▶ **WHAT NEEDS TO BE DONE**
Continue the passage about Philippine indigenous weaves and locally made fashion, starting after its final sentence.

▶ **TEXT SHOWN**
Some of my favorite pieces include a 122-year-old hand-woven patadyong made of pure cotton thread and indigo dye from Bugasong town in my home province of Antique; a kinamayan skirt by the Tingguians of Abra; the Bagobo skirt woven by Master Weaver Tia Ines Pandian of the Bagobo Tagawaba community in Davao del Sur; embroidered blouses created by Rowena Caballero-Rafil, daughter of Federico Caballero, a Panay-Bukidnon epic chanter who is a Manlilikha ng Bayan; and tie-dyed skirts from Sammy Buhle of Ifugao Ikat and Lily Luglug of Lab Tie Dye Weavers Association.

I also support our young designers who have started to appreciate the work of our IPs. I have IP-inspired contemporary pieces from Kaayo, Filip+Inna, Marie, Wear Your Culture, Linea Etnika; as well as locally-made accessories from J.E.R. Shellcraft Creation from Cebu, Lily Jewelry, Chill by Nooks, Silnag Horn, and Joyce Makitalo, and Marikina-made shoes by Tish Sevilla.

My wish is for the local fashion creations to be the top choice of Filipinos. During my first term as Senator, I authored Republic Act 9242, the Philippine Tropical Fabrics Law, which promotes the country’s natural fabrics through their use for official uniforms of government employees. I have also spearheaded programs to create awareness about our weaving traditions and cultural heritage through the Hibla ng Lahing Filipino Gallery, the country’s first permanent textile exhibit at the National Museum; and to make local weaves and crafts accessible to more Filipinos through the National Arts and Crafts Fair.

[Stored data entries]
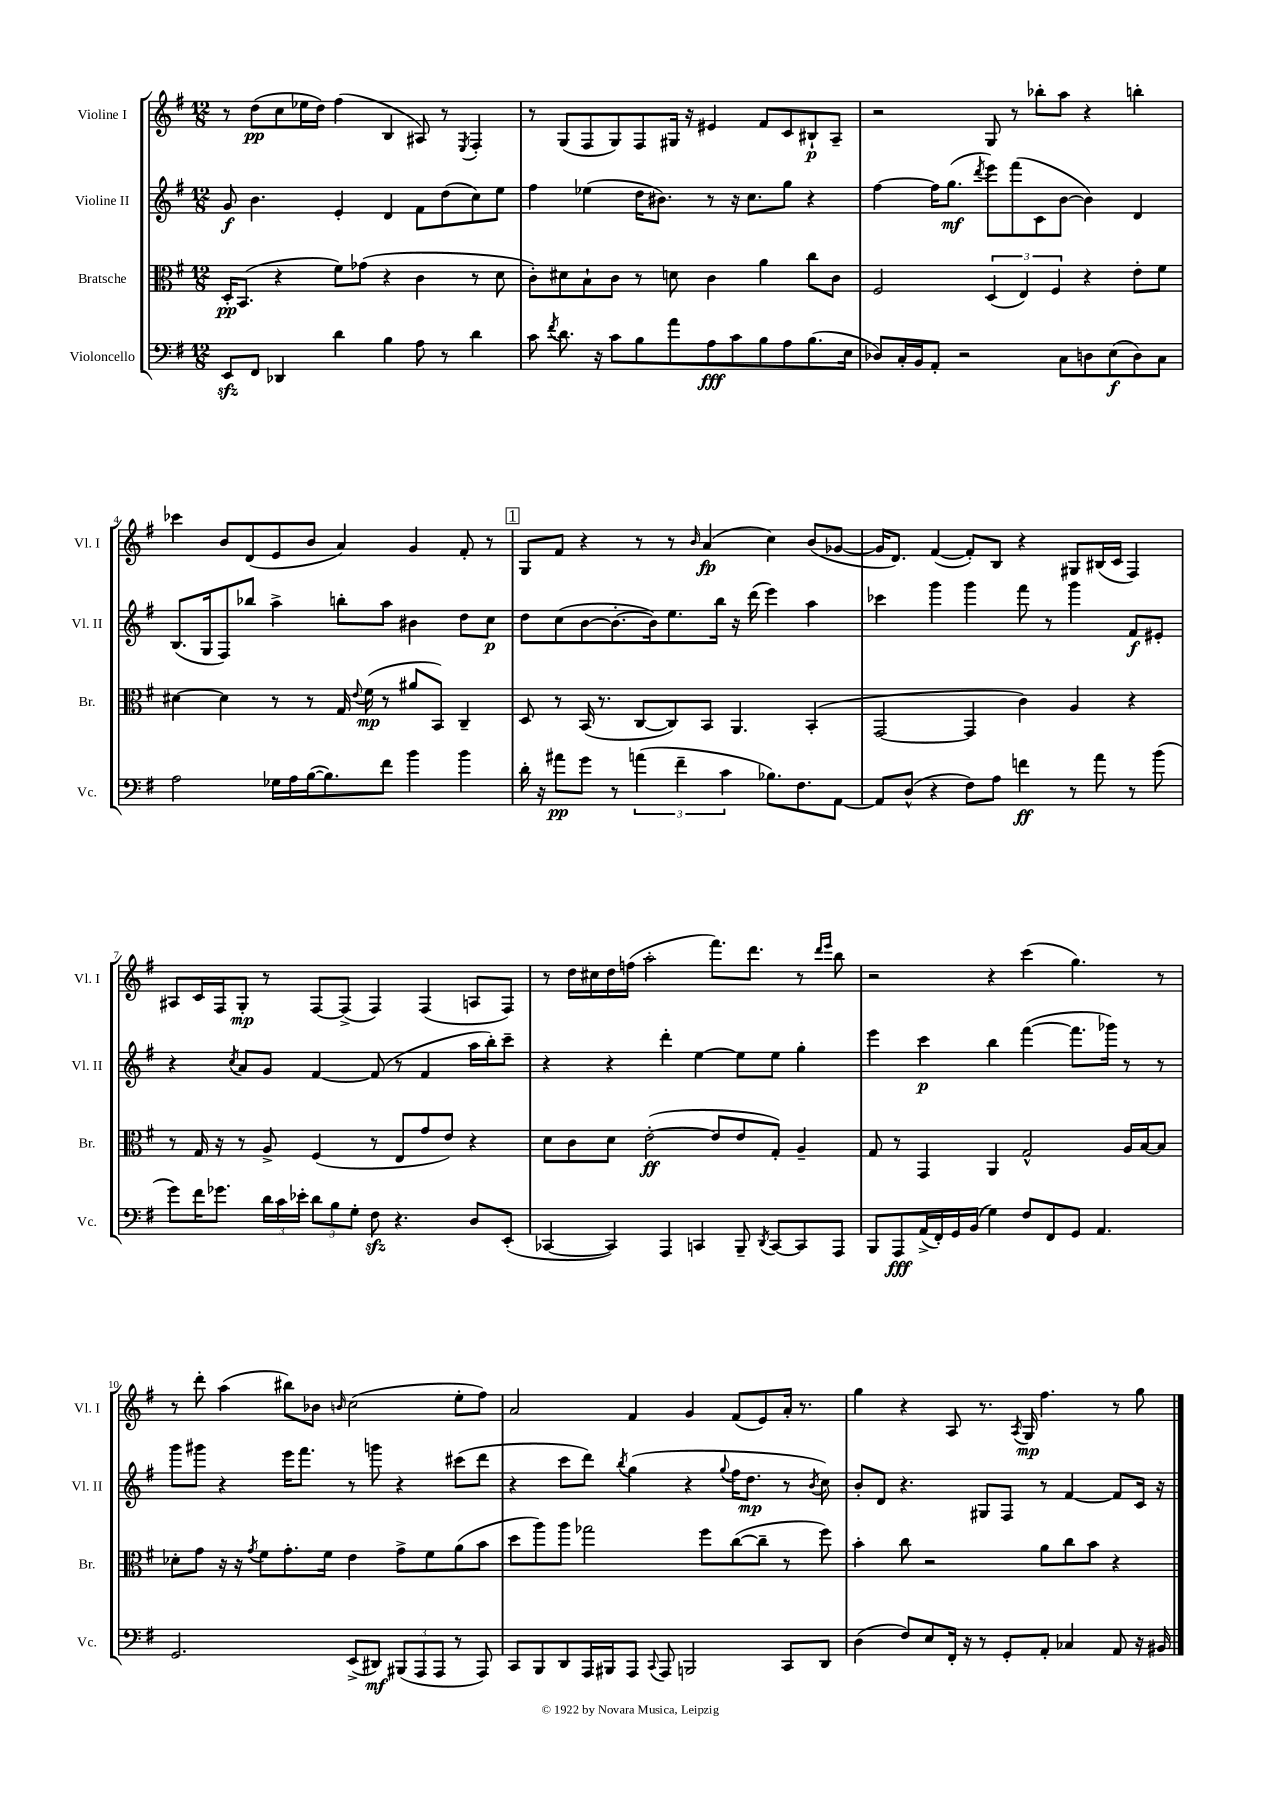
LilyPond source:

<<
\new StaffGroup <<
\new Staff = "s0" \with { instrumentName = "Violine I" shortInstrumentName = "Vl. I" } {
    \clef treble \key g \major \numericTimeSignature \time 12/8
    \autoBeamOff r8 d''8[\pp( c''8 ees''16 d''16]) fis''4( b4 ais8) r8 \acciaccatura { e8 } fis4-. |
    r8 g8[( fis8 g8) fis8 gis16] r16 eis'4 fis'8[ c'8 bis8-!\p a8]-- |
    r2 g8 r8 bes''8[-. a''8] r4 b''4-. |
    ces'''4 b'8[ d'8( e'8 b'8] a'4) g'4 fis'8-. r8 |
    \mark \markup { \box "1" } g8[ fis'8] r4 r8 r8 \grace { b'16 } a'4\fp( c''4) b'8[( ges'8]~ |
    ges'16[ d'8.]) fis'4~( fis'8[-.) b8] r4 gis8[ bis16( c'16] fis4) |
    ais8[ c'16 fis16 g8]-.\mp r8 fis8[~ fis8]->( fis4) fis4( a8[ fis8]) |
    r8 d''16[ cis''16 d''16 f''16]( a''2-. fis'''8.[) d'''8.] r8 \grace { d'''16[ e'''16] } b''8 |
    r2 r4 c'''4( g''4.) r8 |
    r8 d'''8-. a''4( bis''8[) bes'8] \grace { b'16 } c''2( e''8[-. fis''8]) |
    a'2 fis'4 g'4 fis'8[( e'8) a'16]-. r8. |
    g''4 r4 a8 r8. \acciaccatura { a8 } g16\mp fis''4. r8 g''8 \bar "|." |
}
\new Staff = "s1" \with { instrumentName = "Violine II" shortInstrumentName = "Vl. II" } {
    \clef treble \key g \major \numericTimeSignature \time 12/8
    \autoBeamOff g'8\f b'4. e'4-. d'4 fis'8[ d''8( c''8) e''8] |
    fis''4 ees''4( d''16[ bis'8.]) r8 r16 c''8.[ g''8] r4 |
    fis''4~ fis''16[ g''8.]\mf( \acciaccatura { d'''8 } e'''8[) fis'''8( c'8 b'8]~ b'4) d'4 |
    b8.[( g16 fis8) bes''8] a''4-> b''8[-. a''8] bis'4 d''8[ c''8]\p |
    \mark \markup { \box "1" } d''8[ c''8( b'8~ b'8.~-. b'16) e''8. b''16] r16 d'''16( e'''4) a''4 |
    ces'''4 g'''4 g'''4 fis'''8 r8 g'''4 fis'8[\f eis'8]-. |
    r4 \acciaccatura { c''8 } a'8[ g'8] fis'4~ fis'8( r8 fis'4 a''16[ b''16-.) c'''8]-- |
    r4 r4 d'''4-. e''4~ e''8[ e''8] g''4-. |
    e'''4 c'''4\p b''4 fis'''4~( fis'''8.[ ges'''16]) r8 r8 |
    g'''8[ gis'''8] r4 e'''16[ fis'''8.] r8 g'''8 r4 cis'''8[( d'''8] |
    r4 c'''8[ d'''8]) \acciaccatura { b''8 } g''4( r4 \appoggiatura { g''8 } fis''16[ d''8.]\mp r8 \acciaccatura { b'8 } c''8) |
    b'8[-. d'8] r4. gis8[ fis8] r8 fis'4~ fis'8[ c'16] r16 \bar "|." |
}
\new Staff = "s2" \with { instrumentName = "Bratsche" shortInstrumentName = "Br." } {
    \clef alto \key g \major \numericTimeSignature \time 12/8
    \autoBeamOff d16[-.\pp b,8.]( r4 fis'8[) ges'8]( r4 c'4 r8 d'8 |
    c'8[-.) dis'8 b8-! c'8] r8 d'8 c'4 a'4 c''8[ c'8] |
    fis2 \tuplet 3/2 { d4( e4) fis4 } r4 e'8[-. fis'8] |
    dis'4~ dis'4 r8 r8 g16 \appoggiatura { e'8 } fis'16\mp( r8 ais'8[ b,8]) c4-- |
    \mark \markup { \box "1" } d8 r8 b,16( r8. c8[~ c8) b,8] a,4. b,4-.( |
    g,2~ g,4 c'4) a4 r4 |
    r8 g16 r16 r8 a8-> fis4( r8 e8[ g'8 e'8]) r4 |
    d'8[ c'8 d'8] e'2~-.\ff( e'8[ e'8 g8]-.) a4-- |
    g8 r8 g,4 a,4 g2-^ a16[ b16~ b8] |
    des'8[-. g'8] r16 r16 \acciaccatura { g'8 } fis'8[ g'8.-. fis'16] e'4 g'8[-> fis'8 a'8( b'8] |
    d''8[ a''8) a''8] ges''2 fis''8[ c''8~( c''8]-- r8 fis''8) |
    b'4-. c''8 r2 a'8[ c''8 b'8] r4 \bar "|." |
}
\new Staff = "s3" \with { instrumentName = "Violoncello" shortInstrumentName = "Vc." } {
    \clef bass \key g \major \numericTimeSignature \time 12/8
    \autoBeamOff e,8[\sfz fis,8] des,4 d'4 b4 a8 r8 d'4 |
    c'8 \acciaccatura { fis'8 } d'8. r16 c'8[ b8 a'8 a8\fff c'8 b8 a8 b8.( e16] |
    des8[) c16-. b,16 a,8]-. r2 c8[ d8 e8\f( d8) c8] |
    a2 ges16[ a16 b16~( b8.) fis'8] b'4 b'4 |
    \mark \markup { \box "1" } d'16-. r16 ais'8[\pp g'8] r8 \tuplet 3/2 { a'4( fis'4-- c'4 } bes8.[) fis8. a,8]~ |
    a,8[ d8]-^( r4 fis8[) a8] f'4\ff r8 a'8 r8 b'8( |
    g'8[) fis'16 ges'8.] \tuplet 3/2 { d'16[ c'16 ees'16]-. } \tuplet 3/2 { d'8[ b8 g8]-. } fis8\sfz r4. d8[ e,8]-.( |
    ces,4~ ces,4) a,,4 c,4 b,,8-- \acciaccatura { d,8 } c,8[~ c,8 a,,8] |
    b,,8[ a,,8\fff a,16->( fis,16-.) g,16 b,16]( g4) fis8[ fis,8 g,8] a,4. |
    g,2. e,8[->( dis,8]\mf) \tuplet 3/2 { bis,,8[( a,,8 a,,8] } r8 a,,8) |
    c,8[ b,,8 d,8 a,,16 bis,,16 a,,8] \appoggiatura { c,8 } a,,8 b,,2 c,8[ d,8] |
    d4( fis8[) e8 fis,16]-. r16 r8 g,8[-. a,8]-. ces4 a,8 r16 bis,16 \bar "|." |
}
>>
>>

▶ **FINAL RESULT**
Tipos del Pais piña and mesh bomber jacket and skirt (left photo) by Rhett Eala; hand-embroidered jacket by Filip+Inna (right), black skirt by Rhett Eala

Berna Romulo-Puyat

Berna Romulo-Puyat literally started getting her feet wet with the Boracay  redevelopment project after she was appointed Secretary of Tourism. Previous to this, she was  walking on  dirt soil with farmers as Undersecretary of Agriculture. “I am on the job and on call practically 24 hours a day,” she says. She got her work ethic from her father,  former Secretary of Foreign Affairs and Senator Alberto Romulo, who has served the country  for decades.

My interest in Philippine-made clothes and accessories began when I saw the barong tops and dresses made by Anne Marie Saguil. It was a modern take on our barong and it was something I could wear anywhere at any occasion. It didn’t look like it was for Linggo ng Wika day.

The person who opened my eyes to the beauty of local products was Anne Marie Saguil of Amarie and Len Cabili of Filip + Inna who were the first to make clothes that were distinctly Filipino with a modern twist.

Also, all the local farmers I met during my stint at the Department of Agriculture made me realize that we had local produce that was at par with the rest of the world.

Growing up, I thought locally made wares were of poor quality and something I would never be caught wearing.

My favorite local designers? I have several. Inno Sotto. He made my wedding gown and has continually made clothes for me throughout the years. Inno’s clothes are timeless and his designs are unique. Recently he has been making my Filipino-inspired clothes.
Anne Marie Saguil of Amarie. I love her barong dresses and tops, which I can wear to the office or even on casual days. I also love her clutch bags made by the weavers of Mindanao.
Len Cabili of Filip + Inna. She was the first to make clothes made from the weavers of Lake Sebu that had a modern style. I still wear my Filip + Inna skirt which I bought five years ago. What I love about Len is that she continually reinvents herself and never sacrifices quality. She even has T-shirts, caps and rubber shoes that I wear when I go around the country.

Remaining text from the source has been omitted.